Une fois que l’étape de la grossesse est passée, c’est le même schéma qui s’opère. Il est attendu des femmes qu’elles récupèrent leur silhouette rapidement (régimes, sport, diététicien…). Qu’elles soient heureuses, rayonnantes et enthousiastes face à la maternité. Qu’elles reprennent le travail rapidement. On sait que le coût d’une crèche peut empêcher une femme de reprendre un emploi au bénéfice de garder son enfant seule. Dans le cadre des familles monoparentales, il est fréquent qu’une femme se trouve dans l’impossibilité de reprendre un emploi pour un conflit horaire avec leur emploi.

Des pistes pour agir

Diminuer les coûts liés à une grossesse peut être important pour de nombreuses personnes, surtout si elles font face à des contraintes budgétaires. Voici quelques idées pour réduire les coûts associés à une grossesse :

Posséder une assurance santé appropriée: comparer les polices d’assurance pour trouver la plus abordable et adaptée aux besoins spécifiques de la femme, de la famille.

Effectuer un suivi prénatal régulier: réduire les coûts à long terme en surveillant la grossesse afin d’identifier les problèmes de santé de manière précoce.

Planifier : créer un budget pour anticiper les dépenses liées à la grossesse et à l’arrivée du bébé.

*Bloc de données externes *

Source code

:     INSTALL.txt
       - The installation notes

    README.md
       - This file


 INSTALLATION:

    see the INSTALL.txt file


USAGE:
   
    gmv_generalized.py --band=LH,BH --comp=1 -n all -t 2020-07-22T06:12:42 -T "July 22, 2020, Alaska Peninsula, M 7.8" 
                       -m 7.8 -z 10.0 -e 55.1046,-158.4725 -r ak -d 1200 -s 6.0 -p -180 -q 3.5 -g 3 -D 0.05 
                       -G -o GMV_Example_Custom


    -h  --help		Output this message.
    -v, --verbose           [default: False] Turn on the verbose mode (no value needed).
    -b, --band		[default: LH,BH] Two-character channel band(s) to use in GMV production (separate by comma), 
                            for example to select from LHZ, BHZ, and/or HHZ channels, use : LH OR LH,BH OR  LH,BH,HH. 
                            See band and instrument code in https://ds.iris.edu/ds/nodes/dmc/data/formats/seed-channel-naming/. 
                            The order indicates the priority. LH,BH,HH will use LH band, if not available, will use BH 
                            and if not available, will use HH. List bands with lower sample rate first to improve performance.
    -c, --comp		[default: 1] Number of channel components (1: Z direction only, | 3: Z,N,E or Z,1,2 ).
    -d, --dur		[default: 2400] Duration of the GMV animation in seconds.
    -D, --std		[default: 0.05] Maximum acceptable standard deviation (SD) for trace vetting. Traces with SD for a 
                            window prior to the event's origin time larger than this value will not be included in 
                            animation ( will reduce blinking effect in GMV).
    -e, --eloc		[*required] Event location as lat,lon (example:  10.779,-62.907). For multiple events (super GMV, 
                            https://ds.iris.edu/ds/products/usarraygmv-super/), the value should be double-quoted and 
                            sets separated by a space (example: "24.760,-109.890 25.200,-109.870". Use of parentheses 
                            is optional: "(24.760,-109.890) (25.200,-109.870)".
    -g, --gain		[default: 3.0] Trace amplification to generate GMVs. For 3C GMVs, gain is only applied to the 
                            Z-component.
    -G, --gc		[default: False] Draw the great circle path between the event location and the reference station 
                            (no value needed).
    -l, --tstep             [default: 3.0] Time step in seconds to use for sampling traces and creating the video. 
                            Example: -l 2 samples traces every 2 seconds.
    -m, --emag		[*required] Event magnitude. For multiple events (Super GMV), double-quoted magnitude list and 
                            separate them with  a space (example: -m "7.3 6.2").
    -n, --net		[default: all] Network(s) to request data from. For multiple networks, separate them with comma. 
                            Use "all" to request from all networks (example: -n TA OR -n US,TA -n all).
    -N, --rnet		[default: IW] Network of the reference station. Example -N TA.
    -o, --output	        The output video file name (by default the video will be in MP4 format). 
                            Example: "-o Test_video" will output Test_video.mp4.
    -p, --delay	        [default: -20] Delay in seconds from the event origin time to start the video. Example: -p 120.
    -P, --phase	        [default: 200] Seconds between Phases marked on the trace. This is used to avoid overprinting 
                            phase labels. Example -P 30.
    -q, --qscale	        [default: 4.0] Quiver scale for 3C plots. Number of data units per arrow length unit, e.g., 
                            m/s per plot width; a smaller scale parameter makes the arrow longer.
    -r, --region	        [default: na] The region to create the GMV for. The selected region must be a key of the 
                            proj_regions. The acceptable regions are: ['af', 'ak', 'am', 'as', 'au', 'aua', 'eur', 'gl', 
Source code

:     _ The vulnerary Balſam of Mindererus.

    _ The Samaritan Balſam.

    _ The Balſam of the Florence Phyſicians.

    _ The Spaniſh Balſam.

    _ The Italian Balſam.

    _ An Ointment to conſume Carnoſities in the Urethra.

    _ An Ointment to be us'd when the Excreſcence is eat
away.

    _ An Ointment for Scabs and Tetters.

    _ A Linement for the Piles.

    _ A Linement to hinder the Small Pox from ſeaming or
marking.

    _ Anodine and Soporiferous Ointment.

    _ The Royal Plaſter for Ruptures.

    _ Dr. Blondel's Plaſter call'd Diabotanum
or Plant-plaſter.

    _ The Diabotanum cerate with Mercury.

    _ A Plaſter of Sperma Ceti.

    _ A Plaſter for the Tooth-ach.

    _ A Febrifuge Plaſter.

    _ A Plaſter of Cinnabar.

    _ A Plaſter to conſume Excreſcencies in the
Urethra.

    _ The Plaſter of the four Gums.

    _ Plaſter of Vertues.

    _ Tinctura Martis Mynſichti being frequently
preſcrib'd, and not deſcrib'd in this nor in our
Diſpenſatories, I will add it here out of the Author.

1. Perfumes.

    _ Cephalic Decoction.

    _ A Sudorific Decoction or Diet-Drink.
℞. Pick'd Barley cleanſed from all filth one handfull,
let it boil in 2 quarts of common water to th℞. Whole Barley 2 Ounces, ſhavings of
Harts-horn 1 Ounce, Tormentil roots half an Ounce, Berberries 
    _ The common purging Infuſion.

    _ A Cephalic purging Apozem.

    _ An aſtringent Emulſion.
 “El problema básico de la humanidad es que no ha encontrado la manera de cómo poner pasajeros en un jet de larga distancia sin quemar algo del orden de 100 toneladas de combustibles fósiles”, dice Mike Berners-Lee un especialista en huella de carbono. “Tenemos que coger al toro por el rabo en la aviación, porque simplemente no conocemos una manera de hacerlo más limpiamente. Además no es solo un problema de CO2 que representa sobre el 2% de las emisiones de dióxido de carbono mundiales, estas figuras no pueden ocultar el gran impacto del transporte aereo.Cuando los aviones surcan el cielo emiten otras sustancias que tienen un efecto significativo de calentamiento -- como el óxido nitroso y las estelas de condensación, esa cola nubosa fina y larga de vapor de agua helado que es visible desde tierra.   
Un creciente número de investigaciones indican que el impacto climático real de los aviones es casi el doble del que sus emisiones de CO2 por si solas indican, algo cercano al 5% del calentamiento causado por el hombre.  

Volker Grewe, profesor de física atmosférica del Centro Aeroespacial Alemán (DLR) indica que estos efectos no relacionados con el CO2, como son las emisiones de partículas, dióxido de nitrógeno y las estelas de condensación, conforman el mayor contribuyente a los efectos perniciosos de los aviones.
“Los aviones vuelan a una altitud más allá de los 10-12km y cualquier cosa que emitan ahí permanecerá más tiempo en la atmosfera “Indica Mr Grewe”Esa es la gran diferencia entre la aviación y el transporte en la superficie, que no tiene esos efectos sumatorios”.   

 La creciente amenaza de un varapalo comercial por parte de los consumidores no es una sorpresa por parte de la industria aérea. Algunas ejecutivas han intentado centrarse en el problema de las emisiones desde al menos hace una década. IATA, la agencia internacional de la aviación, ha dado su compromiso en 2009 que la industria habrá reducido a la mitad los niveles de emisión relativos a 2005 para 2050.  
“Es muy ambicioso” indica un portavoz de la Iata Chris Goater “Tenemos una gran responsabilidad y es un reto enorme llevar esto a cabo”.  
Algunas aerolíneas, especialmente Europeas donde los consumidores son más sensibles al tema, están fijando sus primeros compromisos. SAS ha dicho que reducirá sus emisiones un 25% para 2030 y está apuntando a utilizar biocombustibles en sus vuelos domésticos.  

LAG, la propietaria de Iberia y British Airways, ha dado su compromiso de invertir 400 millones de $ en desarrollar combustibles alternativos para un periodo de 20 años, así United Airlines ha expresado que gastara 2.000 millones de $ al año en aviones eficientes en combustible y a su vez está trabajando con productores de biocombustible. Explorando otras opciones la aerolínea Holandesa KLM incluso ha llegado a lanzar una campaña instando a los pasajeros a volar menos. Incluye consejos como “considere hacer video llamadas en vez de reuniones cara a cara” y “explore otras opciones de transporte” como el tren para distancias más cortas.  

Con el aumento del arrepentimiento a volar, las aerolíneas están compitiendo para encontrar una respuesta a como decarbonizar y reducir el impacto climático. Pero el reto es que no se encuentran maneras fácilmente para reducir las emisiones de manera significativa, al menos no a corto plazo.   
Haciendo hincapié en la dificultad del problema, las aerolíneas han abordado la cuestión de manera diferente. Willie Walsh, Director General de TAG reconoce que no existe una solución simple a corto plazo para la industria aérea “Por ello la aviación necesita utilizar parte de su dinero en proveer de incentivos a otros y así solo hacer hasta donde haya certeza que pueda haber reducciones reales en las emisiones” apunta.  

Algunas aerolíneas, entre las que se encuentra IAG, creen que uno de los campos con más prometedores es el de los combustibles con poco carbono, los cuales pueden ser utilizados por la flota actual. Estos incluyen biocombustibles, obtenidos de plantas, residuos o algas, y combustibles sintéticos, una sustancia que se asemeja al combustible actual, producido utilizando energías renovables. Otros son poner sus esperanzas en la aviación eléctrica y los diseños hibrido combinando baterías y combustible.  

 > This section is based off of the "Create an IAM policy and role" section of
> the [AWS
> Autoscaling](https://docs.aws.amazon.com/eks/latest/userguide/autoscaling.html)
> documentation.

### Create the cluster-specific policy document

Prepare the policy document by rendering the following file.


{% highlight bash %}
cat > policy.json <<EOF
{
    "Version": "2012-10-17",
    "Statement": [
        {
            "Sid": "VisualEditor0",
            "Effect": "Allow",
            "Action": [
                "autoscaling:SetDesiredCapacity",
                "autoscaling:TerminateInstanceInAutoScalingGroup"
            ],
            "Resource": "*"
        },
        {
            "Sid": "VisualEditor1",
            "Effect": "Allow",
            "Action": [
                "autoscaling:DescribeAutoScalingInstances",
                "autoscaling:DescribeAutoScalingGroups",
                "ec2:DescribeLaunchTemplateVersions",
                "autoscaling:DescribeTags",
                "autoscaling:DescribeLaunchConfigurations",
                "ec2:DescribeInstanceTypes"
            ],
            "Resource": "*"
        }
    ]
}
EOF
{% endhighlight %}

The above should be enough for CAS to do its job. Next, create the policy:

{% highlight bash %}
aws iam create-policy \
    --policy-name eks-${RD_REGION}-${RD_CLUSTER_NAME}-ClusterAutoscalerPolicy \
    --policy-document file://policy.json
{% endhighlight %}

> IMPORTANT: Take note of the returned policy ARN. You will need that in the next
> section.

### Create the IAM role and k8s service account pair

Réutiliser : favoriser la seconde main (les sites web de vente d’occasion, les friperies pour enfants et les groupes de parents sur les réseaux sociaux sont de bonnes sources), partager ou échanger des articles avec d’autres parents/amis/membres de la famille, opter pour des vêtements que l’on possède déjà et qui s’adaptent à la taille du ventre, demander du matériel de puériculture à des organismes locaux d’aide sociale.

Éviter la surconsommation: réfléchir à ce dont on a réellement besoin tant au niveau matériel que médical afin de ne pas acheter des articles inutiles ou cumulés des examens médicaux parfois inutiles.

Préparer l’accouchement: rechercher des cours gratuits ou à faible coût via les mutuelles, les hôpitaux, les vidéos gratuites sur YouTube. À noter que certaines ASBL offrent un soutien médical et émotionnel aux femmes via des programmes de maternité à faible coût.

Quelques autres alternatives économiques : utilisation de couches lavables, allaitement, réalisation de DIY (produits de soin pour bébé, vêtements, jeux…), repas faits maison, achats en gros, etc.